Electronics industries have been the driving force behind Taiwan's economic growth since the 1970s, and they employ a huge workforce that includes around 700,000 migrant workers. The country produces up to 90% of the world's most advanced microchips – a sector which accounts for 15% of its GDP. Its semiconductor industry is so crucial for global electronics hardware that it is considered a strategic player in questions of national security and trade.
Meanwhile, electronics workers in Taiwan still face systemic rights violations. The right to strike remains highly restricted, with workers allowed to strike only in "adjustment" disputes which include issues such as compensation and working schedules. Large companies frequently make it difficult for employees to organise a union through methods such as blacklisting union organisers from promotion or relocating them to other work divisions.
Our monitoring partner SPA has operated in Taiwan since 2014, supporting over 1600 migrant workers and operating three shelters for migrants where it helps them to organise and unionise. Capacity-building for the SPA team was the focus of the Electronics Watch visit: Aykut Kazanci, Manager of Monitoring Capacity, delivered training which covered conducting interviews with workers, evidence, grievances and reporting, as well as global trends in the electronics industry. Held at a SPA shelter where children of migrant workers come to be tutored, participants in the training included the SPA leadership as well as shelter staff from the Philippines, Vietnam and Indonesia who carry out monitoring and grievance handling. A Filipino worker also joined the brainstorming workshop, answering questions about her experiences and sharing her perspective.
During Aykut's visit, SPA also organized a broader meeting with several existing local trade unions (left). They discussed options to collaborate on joint projects to raise awareness among SMEs in the electronics industry, including on migrant worker issues. Leaders of one of the well-established electronics sector unions are mobilising their members to organise factory-level unions, while also encouraging them to participate in joint worker-management committees.
Aykut also had the opportunity to meet with two newly established unions, formed by migrant workers at the factory level. SPA is guiding them on how to keep the unions active while they negotiate an agreement with employers, made more urgent by company plans to relocate a specific plant overseas, which would leave workers without jobs. This agreement will also cover key issues such as repayment to migrant workers of recruitment fees and related costs, and avoiding discrimination due to union membership. But while the agreement is being negotiated, workers fear that they will be blacklisted by recruitment agents for their union membership, meaning they won't be able to find jobs later.

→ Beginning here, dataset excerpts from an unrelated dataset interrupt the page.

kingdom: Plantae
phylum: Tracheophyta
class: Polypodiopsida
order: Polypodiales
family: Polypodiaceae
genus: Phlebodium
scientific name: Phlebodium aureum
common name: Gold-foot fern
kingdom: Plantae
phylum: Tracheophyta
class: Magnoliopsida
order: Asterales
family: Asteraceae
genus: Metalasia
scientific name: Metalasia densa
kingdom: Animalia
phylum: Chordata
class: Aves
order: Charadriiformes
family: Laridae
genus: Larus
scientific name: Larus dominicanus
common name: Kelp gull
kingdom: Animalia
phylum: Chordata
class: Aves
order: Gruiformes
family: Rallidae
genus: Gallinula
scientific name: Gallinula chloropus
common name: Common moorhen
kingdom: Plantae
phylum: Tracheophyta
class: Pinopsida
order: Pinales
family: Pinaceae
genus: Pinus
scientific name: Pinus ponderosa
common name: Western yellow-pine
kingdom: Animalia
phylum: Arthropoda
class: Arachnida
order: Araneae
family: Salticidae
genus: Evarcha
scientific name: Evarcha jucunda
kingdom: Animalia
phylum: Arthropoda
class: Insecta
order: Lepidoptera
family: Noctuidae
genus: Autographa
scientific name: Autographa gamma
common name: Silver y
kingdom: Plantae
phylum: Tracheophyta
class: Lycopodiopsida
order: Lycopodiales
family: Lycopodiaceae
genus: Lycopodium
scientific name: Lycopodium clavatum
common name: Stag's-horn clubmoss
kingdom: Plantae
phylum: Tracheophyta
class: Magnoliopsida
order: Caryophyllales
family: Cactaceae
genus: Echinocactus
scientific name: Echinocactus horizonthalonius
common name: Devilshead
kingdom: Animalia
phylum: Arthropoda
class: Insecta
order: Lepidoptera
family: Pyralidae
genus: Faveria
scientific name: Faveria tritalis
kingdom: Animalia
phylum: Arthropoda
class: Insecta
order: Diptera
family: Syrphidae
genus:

Recruitment fees among major manufacturers in Taiwan were phased out a few years ago thanks to strict requirements from buyers, but many workers are still waiting to be repaid from previous employment. And while some companies have committed to repaying local service fees of about 2,000 USD collected by recruitment agents in Taiwan, they are reluctant to offer repayment of fees paid by workers in their countries of origin, which remain common. These amount to as much as 1,500 USD each, plus about 50% interest on loans, and it is difficult for workers to provide hard evidence to prove how much they paid.
It is legal in Taiwan to deduct dormitory and electricity fees from wages, but workers complained about poor living conditions and questioned why the electricity deduction for air conditioning was sometimes raised tenfold, for example when dormitory subcontractors are changed. To put this in perspective, monthly wages are about 700 USD, of which approximately one third goes to agency fees, accommodation, and electricity.
Electronics Watch will continue to work with local monitoring partners and workers to drive change, helping workers to voice complaints and secure remedy wherever breaches of labour rights occur.